Comme le montre cette photo prise en 2023, la cathédrale devient suffisamment solide pour servir de lieu de célébration et de culte.
Ici, des fidèles se rassemblent pour rendre hommage à Don Justo à l’occasion du deuxième anniversaire de sa mort.
The heart of his community

Se dressant fièrement au cœur de cette localité espagnole, la cathédrale est un remarquable rappel de ce que l’on peut accomplir avec une persévérance inébranlable et un peu de foi.

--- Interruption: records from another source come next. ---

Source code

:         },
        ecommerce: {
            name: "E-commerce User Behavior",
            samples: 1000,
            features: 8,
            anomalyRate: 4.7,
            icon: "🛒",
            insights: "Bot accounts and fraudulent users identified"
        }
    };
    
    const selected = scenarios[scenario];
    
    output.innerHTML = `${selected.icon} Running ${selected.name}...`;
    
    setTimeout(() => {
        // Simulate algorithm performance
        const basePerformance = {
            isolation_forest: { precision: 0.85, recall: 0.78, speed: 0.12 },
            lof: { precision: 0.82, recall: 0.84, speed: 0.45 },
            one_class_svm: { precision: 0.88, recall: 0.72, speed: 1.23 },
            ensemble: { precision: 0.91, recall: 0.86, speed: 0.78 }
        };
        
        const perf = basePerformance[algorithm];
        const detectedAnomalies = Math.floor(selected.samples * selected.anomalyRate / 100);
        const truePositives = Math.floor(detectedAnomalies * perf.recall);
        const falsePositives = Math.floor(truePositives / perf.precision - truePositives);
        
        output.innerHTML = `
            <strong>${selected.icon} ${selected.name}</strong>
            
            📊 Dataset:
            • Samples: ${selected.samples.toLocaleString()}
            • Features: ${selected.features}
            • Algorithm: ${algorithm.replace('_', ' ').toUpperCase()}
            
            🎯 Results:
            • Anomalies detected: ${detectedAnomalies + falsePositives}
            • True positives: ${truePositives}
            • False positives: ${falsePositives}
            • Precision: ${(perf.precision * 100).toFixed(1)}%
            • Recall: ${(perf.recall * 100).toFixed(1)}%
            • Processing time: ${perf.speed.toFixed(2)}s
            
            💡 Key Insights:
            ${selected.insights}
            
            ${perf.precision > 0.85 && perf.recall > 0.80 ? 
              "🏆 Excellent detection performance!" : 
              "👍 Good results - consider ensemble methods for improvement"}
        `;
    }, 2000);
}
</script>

Quant aux regrets, Don Justo n’en avait aucun. En réalité, il avait confié à la BBC il y a quelques années : « Si je devais revivre ma vie, je referais cette cathédrale, mais en plus grand ».
L’œuvre d’une vie

Justo Gallego Martínez s’éteint le 28 novembre 2021, mais sa cathédrale tient toujours debout, ouverte au public sept jours sur sept. Sur son site web officiel, la Catedral Justo est décrite comme « un lieu d’accueil pour tous » et « un espace où les différentes religions peuvent se rencontrer ». Ce projet de 60 ans, fruit d’une passion inébranlable, est devenu une oasis pour les habitants de la région.